The Bangkok Rules are also intended to improve the capacity of institutional personnel by mandating “gender sensitivity” training for staff involved in managing women’s prisons. Training topics include women’s basic medical needs and, where children live with imprisoned mothers, child healthcare and development. HIV/AIDS is another key training component, given the high rates of the disease among women entering the criminal justice system. Workplace equality is also addressed, stipulating that women prison staff receive the same access to training as men.

Juvenile prisoners—a population still under-protected in many parts of the world—are mentioned briefly. Minors are expected to have access to age- and sex-appropriate services, and for sex-specific needs, such as pre- and post-natal care, prisons should provide incarcerated minors with the same care available to adults.

The Bangkok Rules recommend that institutions build a culture where leaders and policies promote respect for women from the moment of intake to the point of release. Standards call for employing women in managerial positions, creating regulations to minimize the risk of women being abused or harassed on the basis of their sex, and making searches safe, most notably through their administration by female staff. The rules prescribe a path for women’s successful reintegration into society by urging prison authorities to maximize the use of home leave, open prisons, halfway houses, shelters, and community-based programs. Additionally, decisions regarding parole are required to take into account a woman’s child-rearing duties.

For detainees placed under arrest or facing trial, the Bangkok Rules call on UN member states to design pre-trial sentencing and diversion alternatives in line with their own national legal systems for pregnant women and women with children. States should also devise alternatives for women offenders in order to combine non-custodial measures with interventions that address common problems—such as physical, emotional, or drug abuse—that often shape the circumstances that cause women to enter the criminal justice system in the first place.

Implementation: Casting off the Shackles of Tradition

The adoption of the Bangkok Rules marked a milestone in human rights advocacy, but the true test of their significance depends upon implementation. Compliance in some countries will be easier than in others, but even governments most capable of implementation are likely to face shortfalls in funding, trained personnel, physical space, and progressive leadership. A rule calling for electronic scans as an alternative to invasive cavity searches is one example where insufficient resources are likely to create barriers.
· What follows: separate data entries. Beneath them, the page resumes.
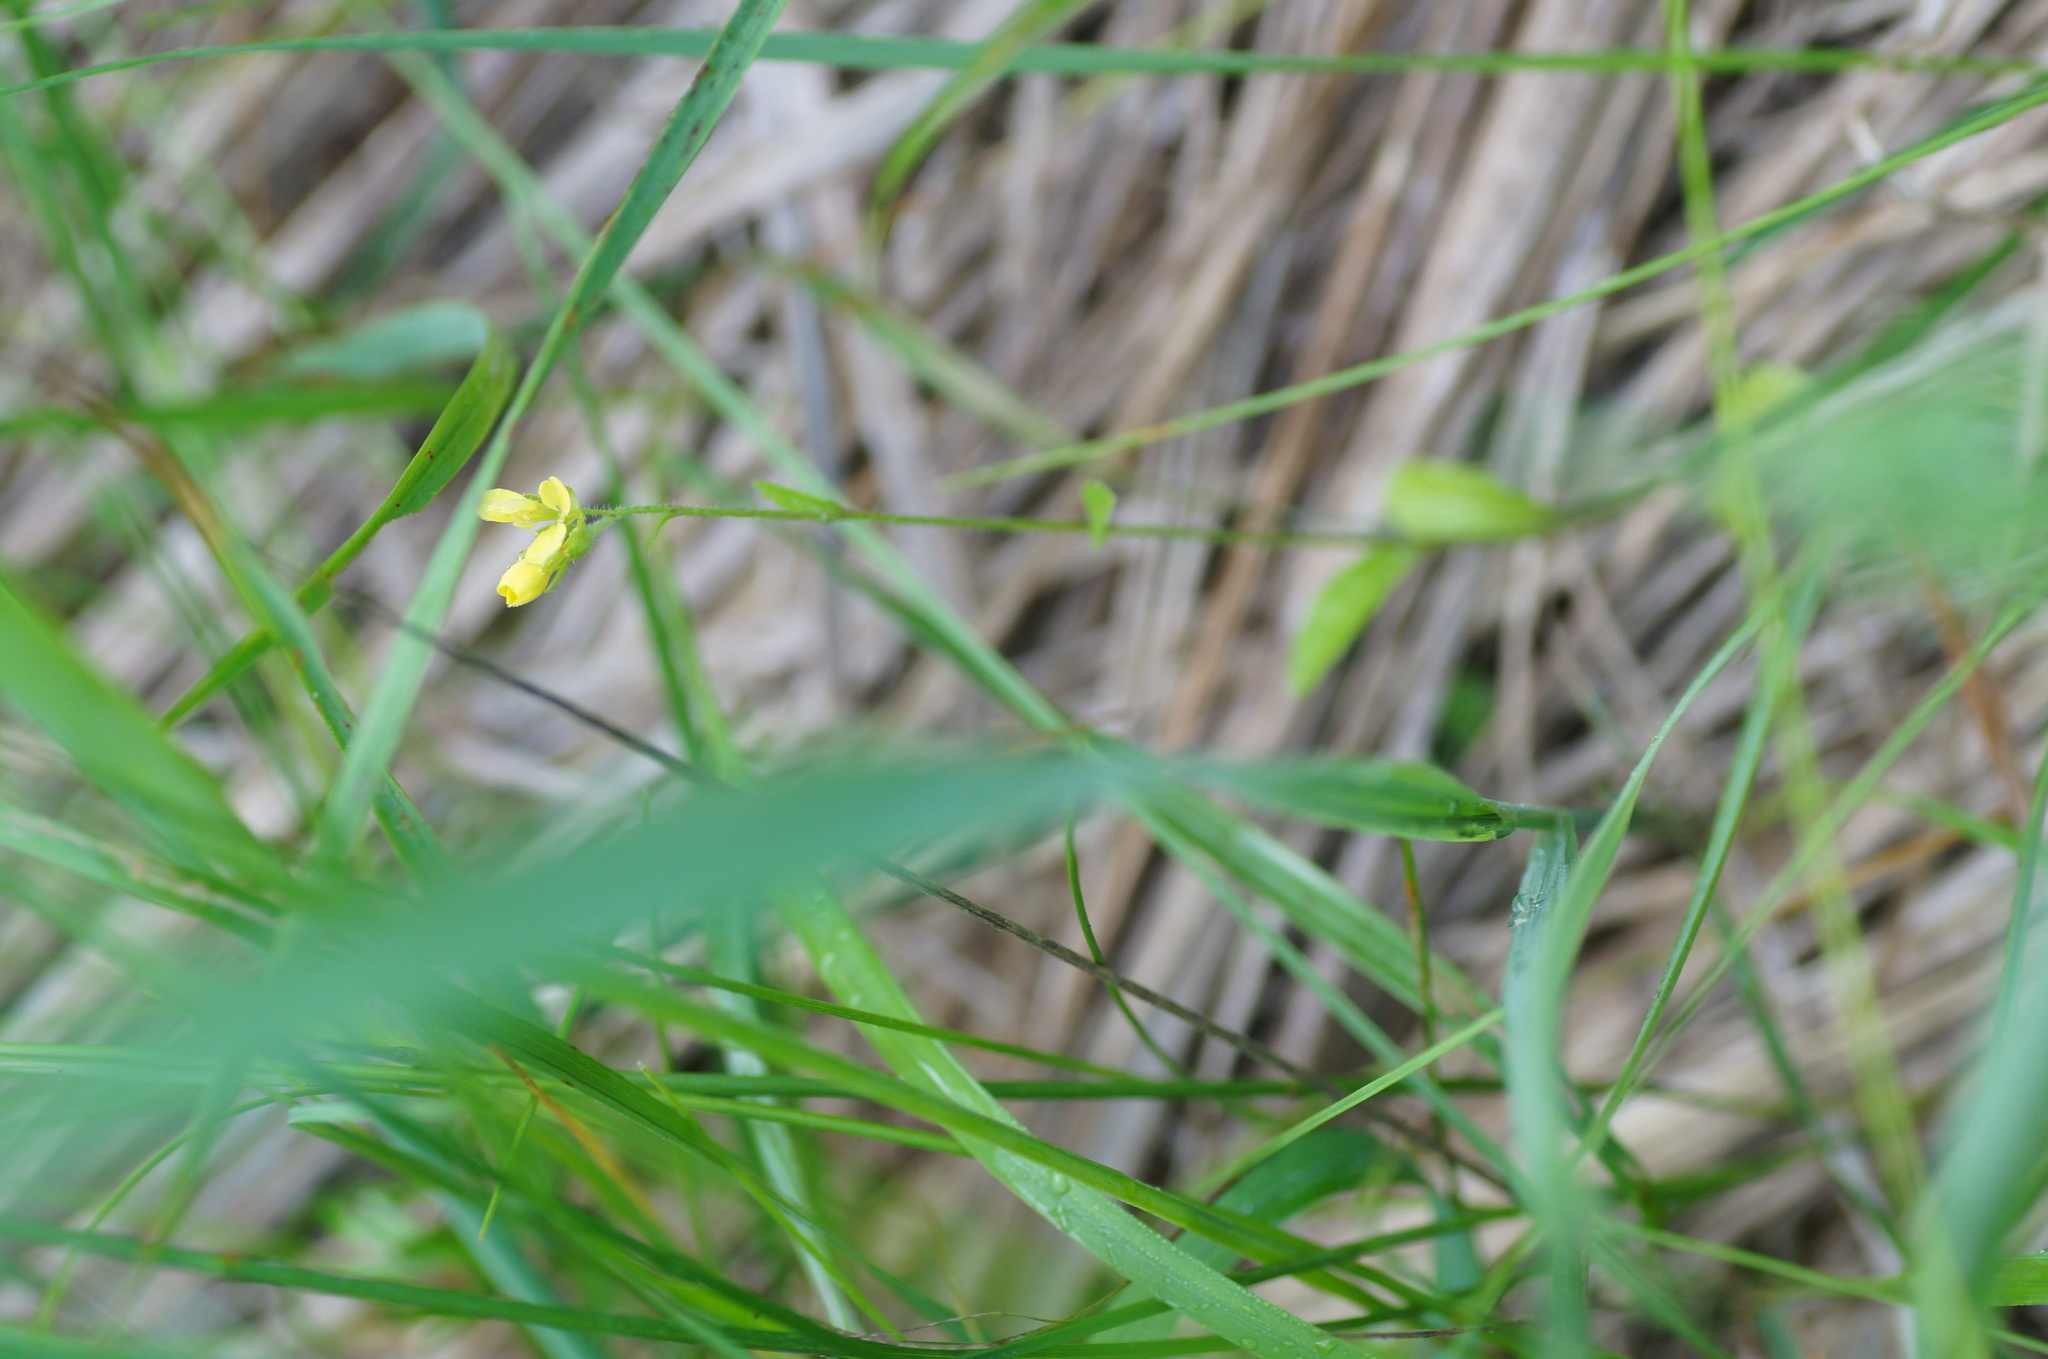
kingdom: Plantae
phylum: Tracheophyta
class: Magnoliopsida
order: Brassicales
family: Brassicaceae
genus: Sisymbrium
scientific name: Sisymbrium loeselii
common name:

More daunting perhaps is the force of tradition. Many rules push for standards that are rare or unprecedented in institutions that have tended to lack transparency, be resistant to external influence, and routinely abuse women. Take for example the case of imprisoned pregnant women and mothers. American media and watchdog groups have scrutinized consistently the stress and inconvenience faced by incarcerated mothers who try to forge bonds with their children. As a tangible reminder of such restraints, as of March 2011, just seven US states had outlawed the shackling of women during childbirth, and in recent years the practice has continued. Whether these long-standing practices can be changed by the Bangkok Rules, which prohibits shackling during childbirth under all circumstances, remains unclear.

As with all international standards, it will take a considerable amount of time, resources, and political will to implement the Bangkok Rules. No matter how these efforts develop, however, the rules stand as an important challenge to assumptions about women’s rights, human rights, and prison populations, and offer the most definitive path to the reform of a system severely in need of corrections.